• [Trecho citado]:
==================================================
Eleição da deputada Erika Hilton reacende discussão política e social sobre representatividade feminina
A deputada federal Erika Hilton (PSOL-SP) foi eleita presidente da Comissão de Defesa dos Direitos da Mulher da Câmara dos Deputados, tornando-se a primeira mulher trans a comandar o colegiado responsável por discutir políticas públicas voltadas às mulheres no Brasil.
A eleição ocorreu na quarta-feira (11) e a parlamentar recebeu 11 votos, enquanto 10 membros da comissão votaram em branco durante o processo.
Durante o discurso após assumir o cargo, Hilton afirmou que pretende conduzir a comissão com diálogo e representar diferentes realidades femininas no país.
“Minha gestão tratará de todas as mulheres”, afirmou a deputada ao assumir a presidência do colegiado.
==================================================
• [Material fornecido]:
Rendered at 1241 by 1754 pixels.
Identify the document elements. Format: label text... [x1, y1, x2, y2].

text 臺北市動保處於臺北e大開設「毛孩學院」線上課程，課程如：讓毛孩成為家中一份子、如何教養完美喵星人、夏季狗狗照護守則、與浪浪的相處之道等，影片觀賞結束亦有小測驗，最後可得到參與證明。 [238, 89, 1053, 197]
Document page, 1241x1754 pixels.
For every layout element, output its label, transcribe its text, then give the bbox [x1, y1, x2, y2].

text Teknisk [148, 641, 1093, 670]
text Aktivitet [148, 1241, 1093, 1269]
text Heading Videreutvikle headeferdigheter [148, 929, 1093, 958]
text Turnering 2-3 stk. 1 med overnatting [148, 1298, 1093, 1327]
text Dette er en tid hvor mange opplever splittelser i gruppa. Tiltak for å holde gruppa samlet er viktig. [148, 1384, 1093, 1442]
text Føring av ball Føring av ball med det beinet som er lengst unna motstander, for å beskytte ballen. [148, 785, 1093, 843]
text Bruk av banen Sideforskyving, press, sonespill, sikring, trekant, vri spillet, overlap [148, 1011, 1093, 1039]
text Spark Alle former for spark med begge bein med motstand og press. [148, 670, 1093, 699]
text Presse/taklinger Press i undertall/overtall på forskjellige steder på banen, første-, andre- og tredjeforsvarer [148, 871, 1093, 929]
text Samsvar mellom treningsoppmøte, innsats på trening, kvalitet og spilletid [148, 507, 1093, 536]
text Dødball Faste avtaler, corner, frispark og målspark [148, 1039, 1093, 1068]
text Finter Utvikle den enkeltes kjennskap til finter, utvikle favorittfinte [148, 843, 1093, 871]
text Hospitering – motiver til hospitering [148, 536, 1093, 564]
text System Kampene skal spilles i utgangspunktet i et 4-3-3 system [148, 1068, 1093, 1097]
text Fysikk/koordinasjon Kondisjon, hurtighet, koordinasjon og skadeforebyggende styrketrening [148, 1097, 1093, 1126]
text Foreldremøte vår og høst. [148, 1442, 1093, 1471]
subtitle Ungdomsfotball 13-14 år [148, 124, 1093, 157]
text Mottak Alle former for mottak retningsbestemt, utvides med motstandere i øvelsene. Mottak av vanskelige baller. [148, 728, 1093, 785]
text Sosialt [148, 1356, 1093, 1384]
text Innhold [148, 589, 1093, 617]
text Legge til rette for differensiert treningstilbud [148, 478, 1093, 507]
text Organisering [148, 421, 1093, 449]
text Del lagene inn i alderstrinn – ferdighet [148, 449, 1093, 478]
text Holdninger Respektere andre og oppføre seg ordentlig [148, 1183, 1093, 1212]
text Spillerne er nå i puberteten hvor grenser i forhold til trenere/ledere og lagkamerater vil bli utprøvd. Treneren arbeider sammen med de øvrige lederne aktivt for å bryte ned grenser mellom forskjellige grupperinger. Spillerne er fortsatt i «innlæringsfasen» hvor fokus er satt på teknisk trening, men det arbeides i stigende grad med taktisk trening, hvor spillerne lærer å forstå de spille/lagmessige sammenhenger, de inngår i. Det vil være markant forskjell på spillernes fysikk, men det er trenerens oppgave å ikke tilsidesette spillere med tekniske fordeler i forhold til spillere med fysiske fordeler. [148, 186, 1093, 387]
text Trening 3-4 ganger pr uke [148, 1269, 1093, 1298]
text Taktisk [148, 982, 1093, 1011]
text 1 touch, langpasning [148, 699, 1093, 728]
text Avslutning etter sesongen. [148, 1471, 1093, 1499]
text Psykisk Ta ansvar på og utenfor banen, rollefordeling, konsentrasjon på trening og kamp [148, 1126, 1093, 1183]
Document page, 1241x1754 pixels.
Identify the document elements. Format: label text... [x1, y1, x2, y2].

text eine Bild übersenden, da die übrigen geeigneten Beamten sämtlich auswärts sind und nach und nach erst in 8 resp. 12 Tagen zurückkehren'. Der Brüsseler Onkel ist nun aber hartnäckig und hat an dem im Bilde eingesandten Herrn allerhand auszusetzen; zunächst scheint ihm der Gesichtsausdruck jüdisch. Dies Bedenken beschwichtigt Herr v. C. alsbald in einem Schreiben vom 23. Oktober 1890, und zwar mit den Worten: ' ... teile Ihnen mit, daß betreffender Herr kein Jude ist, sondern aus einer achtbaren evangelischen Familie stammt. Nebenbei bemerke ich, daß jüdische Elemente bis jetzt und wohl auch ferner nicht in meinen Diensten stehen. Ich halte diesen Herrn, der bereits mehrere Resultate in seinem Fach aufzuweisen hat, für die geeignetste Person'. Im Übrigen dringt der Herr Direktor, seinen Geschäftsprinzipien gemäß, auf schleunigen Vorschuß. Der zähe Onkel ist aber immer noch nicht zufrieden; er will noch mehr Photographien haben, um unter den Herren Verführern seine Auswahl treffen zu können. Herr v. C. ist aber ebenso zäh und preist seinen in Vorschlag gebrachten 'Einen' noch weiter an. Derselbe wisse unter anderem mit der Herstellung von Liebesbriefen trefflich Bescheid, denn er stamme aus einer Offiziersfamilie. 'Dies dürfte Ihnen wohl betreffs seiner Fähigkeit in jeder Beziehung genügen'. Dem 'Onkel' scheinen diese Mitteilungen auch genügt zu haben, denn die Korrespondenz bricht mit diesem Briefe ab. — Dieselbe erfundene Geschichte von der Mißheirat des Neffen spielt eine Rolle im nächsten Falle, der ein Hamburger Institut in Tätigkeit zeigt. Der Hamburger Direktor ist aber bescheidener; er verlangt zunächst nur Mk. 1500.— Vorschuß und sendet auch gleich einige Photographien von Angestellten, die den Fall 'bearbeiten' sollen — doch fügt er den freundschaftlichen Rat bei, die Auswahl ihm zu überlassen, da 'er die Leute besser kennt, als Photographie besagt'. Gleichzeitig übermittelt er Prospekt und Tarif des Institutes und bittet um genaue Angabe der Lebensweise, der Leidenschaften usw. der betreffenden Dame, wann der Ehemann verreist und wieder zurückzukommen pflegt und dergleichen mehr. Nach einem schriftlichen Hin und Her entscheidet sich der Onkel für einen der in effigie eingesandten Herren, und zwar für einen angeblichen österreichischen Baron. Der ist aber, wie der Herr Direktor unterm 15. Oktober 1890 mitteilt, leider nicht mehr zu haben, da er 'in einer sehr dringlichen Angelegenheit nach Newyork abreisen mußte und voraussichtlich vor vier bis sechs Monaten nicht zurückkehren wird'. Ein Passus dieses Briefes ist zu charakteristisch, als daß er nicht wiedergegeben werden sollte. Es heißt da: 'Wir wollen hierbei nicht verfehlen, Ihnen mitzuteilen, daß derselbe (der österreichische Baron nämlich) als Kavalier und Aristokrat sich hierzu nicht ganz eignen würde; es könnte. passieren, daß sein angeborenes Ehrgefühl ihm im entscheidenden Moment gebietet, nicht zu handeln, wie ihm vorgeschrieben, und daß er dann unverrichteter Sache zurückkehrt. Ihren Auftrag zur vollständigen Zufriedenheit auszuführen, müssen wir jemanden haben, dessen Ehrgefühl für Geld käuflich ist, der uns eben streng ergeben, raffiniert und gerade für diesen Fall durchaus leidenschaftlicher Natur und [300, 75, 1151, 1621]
==================================================
• [Lista de exercícios]:
1. Traduza para o inglês esta frase do trecho citado: "A eleição ocorreu na quarta-feira (11) e a parlamentar recebeu 11 votos, enquanto 10 membros da comissão votaram em branco durante o processo."
2. Quais números aparecem escritos em algarismos no trecho citado? Liste cada ocorrência na ordem do texto, com as palavras que a acompanham.

• [Respostas apresentadas]:
1. The election took place on Wednesday (11), and the congresswoman received 11 votes, while 10 committee members cast blank votes during the process.

2.
- 11, em "quarta-feira (11)"
- 11, em "11 votos"
- 10, em "10 membros da comissão"